I've developed a model for predicting the probability that each horse will win a race.

The output of the model is the predicted probability that each horse will win, the sum of all the probabilities will be 1.

If I were to look at bookmaker prices for a horse race they would look something like this:

`3.9, 5.4, 3.95, 6.7, 9, 14`

If we took the sum of the probabilities that each horse would win, we'd get something like this:

`1/3.9 + 1/5.4 + 1/3.95 + 1/6.7 + 1/9 + 1/14 = 1.027`

The odds come out to be over than 1 due to the bookmaker overround.

This is problematic for me because I need to compare the odds offered at the bookmaker and the probability from my model to determine if there is any value placing a bet.

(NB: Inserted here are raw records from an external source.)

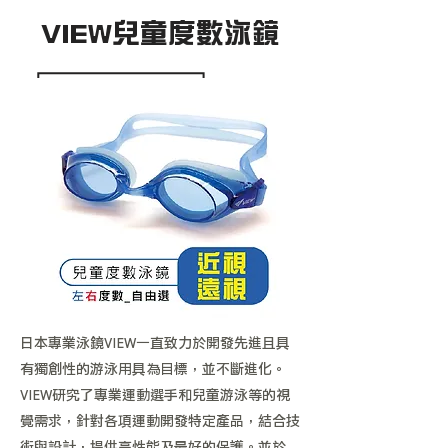
VIEW兒童度數泳鏡
日本專業泳鏡VIEW一直致力於開發先進且具
有獨創性的游泳用具為目標，並不斷進化。
VIEW研究了專業運動選手和兒童游泳等的視
覺需求，針對各項運動開發特定產品，結合技
術與設計，提供高性能及最好的保護。並於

In order to compare them accurately I will need to either

- Remove the overround from the bookmaker prices (deflate the probabilities)
- Inflate the output of my model to include the bookmaker's overround

Can anyone suggest how to do this accurately from a theoretical point of view?

I believe that doing this linearly – applying the same factor to each horse – is incorrect.

I believe that each horse should take a percentage of the over round based on their odds of winning, the horses that are more likely to win should take a bigger proportion of the overround. Does this sound more correct?

Thanks for your help.

**Contents**hide

#### Best Answer

You are correct to reason that the bookmaker has probably not applied the overround equally to all runners. It's more likely to be a function of that runner's contribution to the book and the amount of money they expect to take on it.

If you have a sufficient amount of data on bookmaker prices and race winners, and assume a specific relationship between a runner's odds and its share of the overround then you can find the parameters of that relationship which maximize the likelihood – in other words, the adjustment to the raw bookmaker probabilities that result in the most accurate predictions of the winners.